Have you got any hardy blooms that are hanging onto the last of their glory? If you’ve been wishing for a way to extend the life of your late bloomers you’re in luck! We’ve rounded up a list of our best tips for extending the lifespan of your plants during winter.
Bring them Inside
If you can, move your potted plants inside and re-pot any remaining plants from your hanging baskets so you can bring them in from the cold. The golden rule when you’re rehoming your plants inside is to place them in a room with windows so they can still get lots of sunlight and, don’t place them too close to any heaters! Too much heat is just as bad as not enough and central heating can quickly dry out your poor plants if you’re not careful.
Use a Greenhouse Heater
Most greenhouse gardeners end their growing season once the days get colder and the nights get longer however, some dedicated gardeners refuse to let the seasons dictate when they can use their greenhouses. What’s their secret? They have invested in a greenhouse heater. Add one to your greenhouse to turn it into a tropical paradise for the last of your summer flowers. As an added bonus, you’ll be able to grow your own vegetables for Christmas dinner using a greenhouse heater.
Tuck them in at Night
Protect your plants from the frosty autumn nights by using a light covering to keep them warm when the temperatures plummet. If you’re worried about damaging the delicate leaves or petals, use bamboo canes to construct a frame to drape the covering over. Most garden centres stock covers for plants but if you have a spare sheet or a fleece lined blanket lying around the house, you can save some money by using that instead.

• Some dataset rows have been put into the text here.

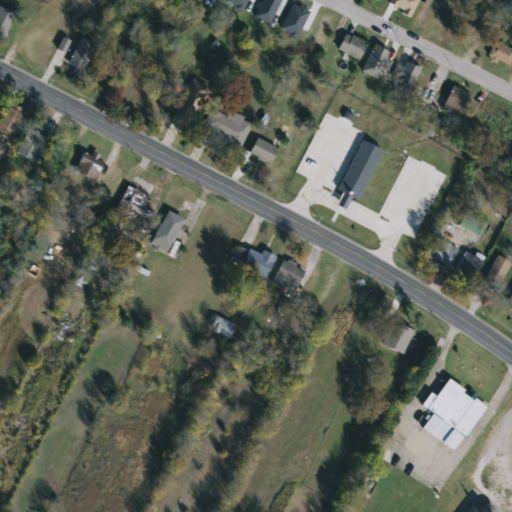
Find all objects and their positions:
building: (403, 5)
building: (246, 12)
building: (246, 12)
building: (274, 13)
building: (274, 14)
building: (5, 20)
building: (5, 21)
building: (465, 35)
building: (351, 47)
building: (352, 47)
road: (419, 47)
building: (500, 54)
building: (501, 55)
building: (80, 56)
building: (81, 56)
building: (402, 69)
building: (403, 69)
building: (423, 98)
building: (423, 98)
building: (189, 101)
building: (456, 101)
building: (189, 102)
building: (456, 102)
building: (227, 127)
building: (228, 127)
building: (262, 151)
building: (263, 152)
building: (89, 165)
building: (90, 166)
building: (132, 205)
building: (133, 205)
road: (261, 205)
building: (167, 230)
building: (168, 231)
building: (442, 253)
building: (442, 253)
building: (257, 263)
building: (257, 263)
building: (468, 266)
building: (468, 267)
building: (288, 276)
building: (288, 277)
building: (74, 303)
building: (510, 303)
building: (510, 303)
building: (222, 327)
building: (223, 328)
building: (397, 338)
building: (397, 338)
building: (451, 415)
building: (451, 415)
road: (482, 417)
road: (496, 440)
building: (474, 508)
building: (474, 509)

Prevent Saplings Becoming Lunch
When the winter sets in and it becomes difficult for rodents to find food, the soft bark on your recently planted saplings will begin to look pretty tasty to passing wildlife. Prevent your young trees becoming the dish of the day by constructing a protective guard made from galvanised chicken wire around the base of your saplings. Make sure you install it as close to the young tree as possible and set it deep enough into the ground so it can’t be knocked over by gusts of wind.
Build a Cold Box
If you have vegetables that can’t be moved but still aren’t quite past their best, why not build a protective cold box to keep them warm on frosty days? Cold boxes are available from most garden centres but if you’re a dab hand at DIY, it should be no problem to construct your own. Just use planed timber and galvanised nails to construct a box frame and top it off with a lid made from a pane of glass or a sheet of hard, clear plastic.